LAURENCE WORMS – ASH RARE BOOKS
LAURENCE WORMS OF
Laurence Worms has owned and run Ash Rare Books since 1971. He represented the antiquarian book trade on the (British) National Book Committee from 1993 to 2002 and has been seven times an elected member of the Council of the Antiquarian Booksellers’ Association (International). He was largely responsible for drafting the revised Rules of the Association and the Association’s Code of Practice, introduced in 1997 and revised in 2016, served as Honorary Secretary of the Association from 1998 to 2001 and as President from 2011 to 2013. He is a former member of the Council of the Bibliographical Society and continues to serve on the Council of the London Topographical Society.
He writes and lectures on various aspects of the history of the book and map trades, and gave the annual Helen Wallis Memorial Lecture at the Cartography 2003 conference at Reading University. Other lectures have been given at the universities of Cambridge, London and Sheffield, as well as at the Bibliographical Society, the Royal Geographical Society, the Warburg Institute and at Gresham College. He teaches annually at the London Rare Books School and is the author of Cataloguing for Booksellers (2015). Some of his more fugitive essays and lectures are now available online at Laurence Worms: Essays and Lectures.
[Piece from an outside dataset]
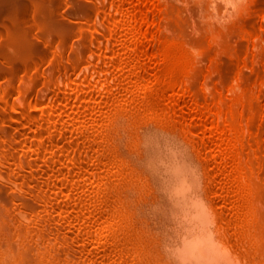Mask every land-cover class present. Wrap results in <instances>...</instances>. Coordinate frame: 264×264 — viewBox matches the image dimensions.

Further published work includes the compilation of fourteen ‘lives’ for the Oxford Dictionary of National Biography, a number of articles for The Oxford Companion to the Book and the chapter on early English maps and atlases for the fourth volume of The Cambridge History of the Book in Britain. A major essay on the same subject also appeared in The History of Cartography published by the University of Chicago Press. His long-awaited British Map Engravers, co-written with Ashley Baynton-Williams, was published to critical acclaim in 2011. He also contributed the numerous biographical notes to Peter Barber’s hugely successful London : A History in Maps, co-published by the British Library and the London Topographical Society in 2012.